E/W bid to 3NT via the sequence 1C - 2C*, 2H - 3NT.
2C was alerted as inverted minor raise; no subsequent alerts.
In the explanation after the auction, 2H was described as 'showing a stopper, maybe I should have alerted.'
When dummy tabled Kx of Hearts as 'the stopper' , TD was called: NS believe they have been damaged.

Well they have! A Heart lead defeats 3N: it made on the actual S lead.
The questions that arise are:
1) should 2H be alerted anyway, or is that only the case if it may be made on fewer than 3 card suit?
2) have NS been damaged by the failure to alert, or damaged by the psyche/deviation of 2H?

I was TD, and ruled that the damage was caused by the bid, not the failure to alert; so result to stand.
North says he would have doubled 2H for the lead, and appeals the decision.

By the time the Appeal was held the participants had left.
Incomplete discussion, but panel believes 2H should have been alerted.
However, subsequently East says he wouldn't have bid 3N if 2H had been Dbld.

#### Dataset items
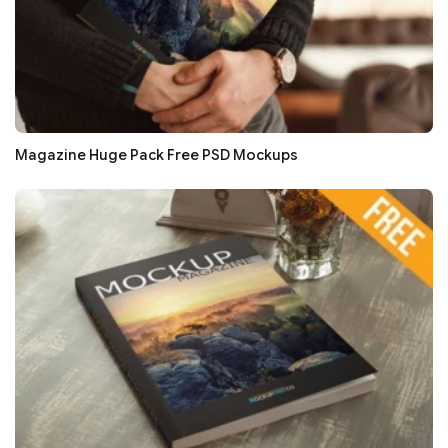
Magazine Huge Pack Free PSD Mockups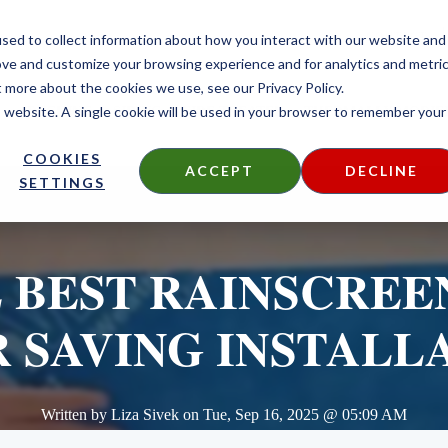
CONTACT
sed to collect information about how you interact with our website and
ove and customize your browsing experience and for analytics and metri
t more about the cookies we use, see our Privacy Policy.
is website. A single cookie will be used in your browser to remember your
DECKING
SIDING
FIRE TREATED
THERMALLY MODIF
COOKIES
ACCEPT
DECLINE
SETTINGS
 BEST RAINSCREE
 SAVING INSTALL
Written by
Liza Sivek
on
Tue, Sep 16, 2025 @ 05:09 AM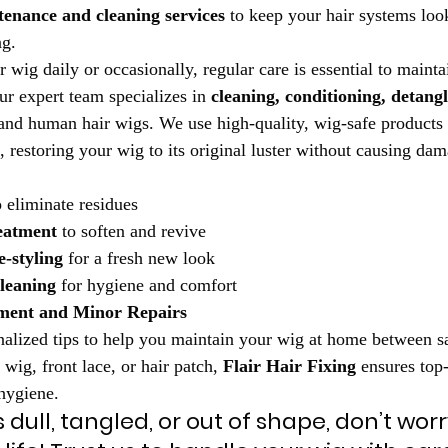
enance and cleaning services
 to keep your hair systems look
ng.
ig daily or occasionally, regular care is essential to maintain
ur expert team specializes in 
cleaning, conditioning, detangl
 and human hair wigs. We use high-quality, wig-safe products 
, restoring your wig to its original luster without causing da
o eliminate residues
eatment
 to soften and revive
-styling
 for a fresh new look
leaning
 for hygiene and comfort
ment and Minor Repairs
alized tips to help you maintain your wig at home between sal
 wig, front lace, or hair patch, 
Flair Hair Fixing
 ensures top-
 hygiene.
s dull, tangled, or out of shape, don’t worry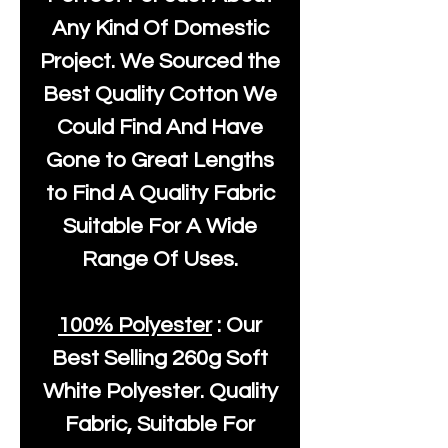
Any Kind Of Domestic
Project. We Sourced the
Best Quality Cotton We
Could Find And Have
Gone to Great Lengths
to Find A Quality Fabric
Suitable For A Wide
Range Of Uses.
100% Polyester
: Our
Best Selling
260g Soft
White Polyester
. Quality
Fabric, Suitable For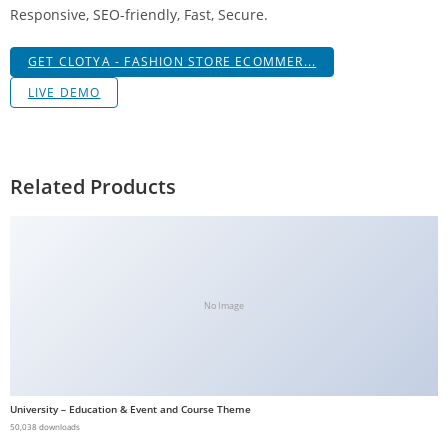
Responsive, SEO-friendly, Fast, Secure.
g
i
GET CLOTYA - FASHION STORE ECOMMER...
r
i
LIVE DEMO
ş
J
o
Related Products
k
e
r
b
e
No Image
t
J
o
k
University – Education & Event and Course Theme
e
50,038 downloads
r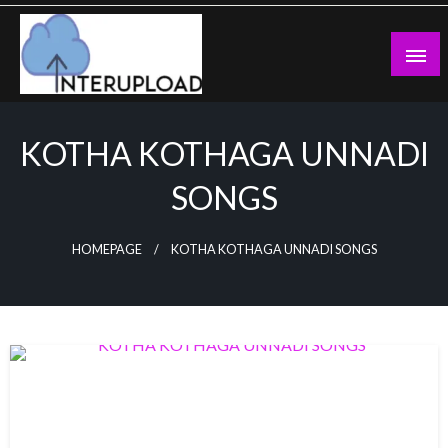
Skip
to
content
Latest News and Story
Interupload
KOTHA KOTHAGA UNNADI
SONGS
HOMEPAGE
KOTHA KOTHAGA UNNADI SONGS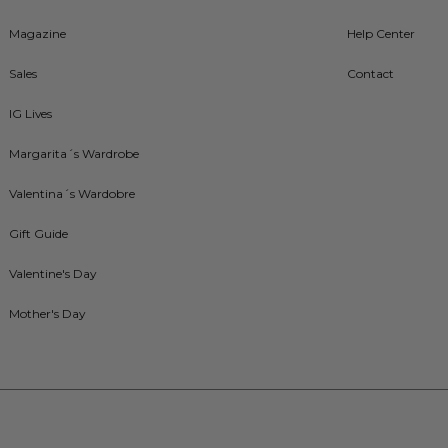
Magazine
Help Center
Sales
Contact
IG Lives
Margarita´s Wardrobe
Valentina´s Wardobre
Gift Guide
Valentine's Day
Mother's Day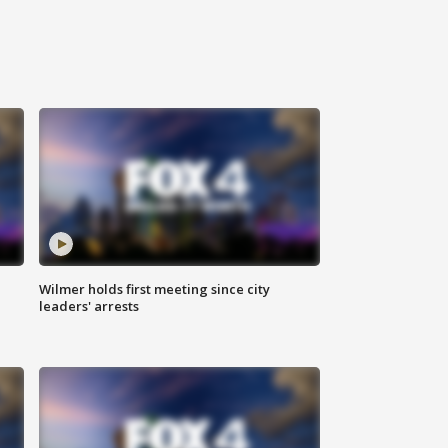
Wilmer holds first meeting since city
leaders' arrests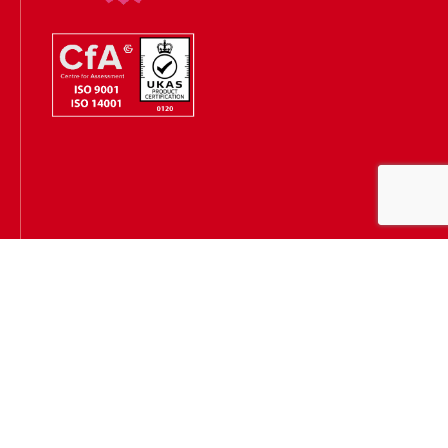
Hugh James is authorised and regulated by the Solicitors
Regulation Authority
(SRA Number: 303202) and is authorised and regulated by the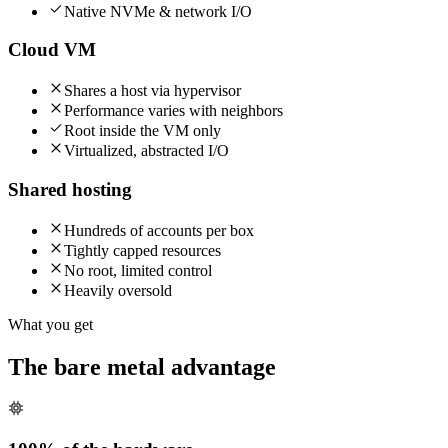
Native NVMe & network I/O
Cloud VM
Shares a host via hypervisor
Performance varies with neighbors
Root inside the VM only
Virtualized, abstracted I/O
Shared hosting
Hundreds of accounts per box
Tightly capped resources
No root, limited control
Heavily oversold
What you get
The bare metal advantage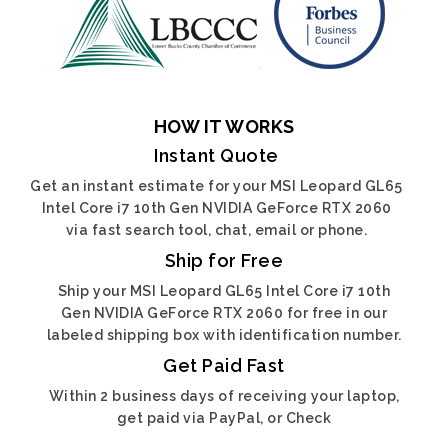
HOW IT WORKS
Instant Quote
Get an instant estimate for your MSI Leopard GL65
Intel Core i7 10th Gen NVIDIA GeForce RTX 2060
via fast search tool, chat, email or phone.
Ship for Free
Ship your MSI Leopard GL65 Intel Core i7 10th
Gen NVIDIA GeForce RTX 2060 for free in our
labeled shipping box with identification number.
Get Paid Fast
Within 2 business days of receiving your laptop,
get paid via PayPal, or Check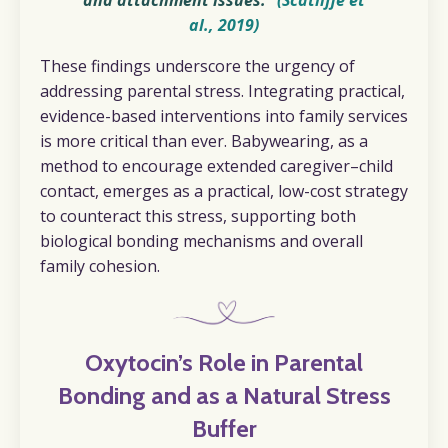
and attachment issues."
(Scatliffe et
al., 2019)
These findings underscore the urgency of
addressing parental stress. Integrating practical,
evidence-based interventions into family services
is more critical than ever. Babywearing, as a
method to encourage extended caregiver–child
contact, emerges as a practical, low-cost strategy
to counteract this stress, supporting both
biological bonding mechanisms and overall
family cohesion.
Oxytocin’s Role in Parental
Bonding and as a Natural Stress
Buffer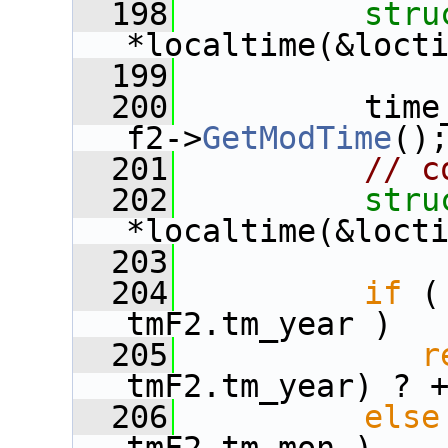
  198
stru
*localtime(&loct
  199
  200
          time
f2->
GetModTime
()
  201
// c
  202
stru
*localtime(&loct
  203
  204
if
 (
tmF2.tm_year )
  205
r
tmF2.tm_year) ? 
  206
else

#### Exercise instructions
#1 Using the account of the bridge ruling, answer these:
(a) What was 2C alerted as?
(b) What did dummy table as "the stopper"?
(c) What does North say he would have done with 2H?
#2 Print the passage from the account of the bridge ruling, beginning at the words "2) have NS been" and stopping after "appeals the decision.".
#3 Carry on the account of the bridge ruling from its last sentence.

#### Answers to each task
#1
(a) An inverted minor raise.
(b) Kx of Hearts.
(c) Doubled it for the lead.

#2
2) have NS been damaged by the failure to alert, or damaged by the psyche/deviation of 2H?

I was TD, and ruled that the damage was caused by the bid, not the failure to alert; so result to stand.
North says he would have doubled 2H for the lead, and appeals the decision.

#3
EW may then find their way to 4S, (always 1 off).
Or 3N by West; N will need to lead a D to defeat this.

On reflection, and noting the appeals panel outcome, looks like this should be a weighted score.

Comments please.

Comments

  • If it isn't natural (defined as showing 3+ cards) then it is alertable. Assuming that this was their system - i.e. the bid showed a stopper which could be Ax/ Kx rather than length, then yes it should have been alerted.

    The TD/AC have to consider - would North really have doubled 2H? (Depends on his hand...)
    South knew that there may not be length in dummy before he led, but didn't lead a heart.

    And then, as you say, what would the auction have been if North had doubled?

  • @Frances said:
    If it isn't natural (defined as showing 3+ cards) then it is alertable. Assuming that this was their system - i.e. the bid showed a stopper which could be Ax/ Kx rather than length, then yes it should have been alerted.

    The TD/AC have to consider - would North really have doubled 2H? (Depends on his hand...)
    South knew that there may not be length in dummy before he led, but didn't lead a heart.

    And then, as you say, what would the auction have been if North had doubled?

    What she said.

  • When I was called to the table, N/S complained that W should have 4+ hearts!
    East knew it might only be three, which might have explained the 'maybe I should alert.'
    It wasn't clear whether he thought it might only be two.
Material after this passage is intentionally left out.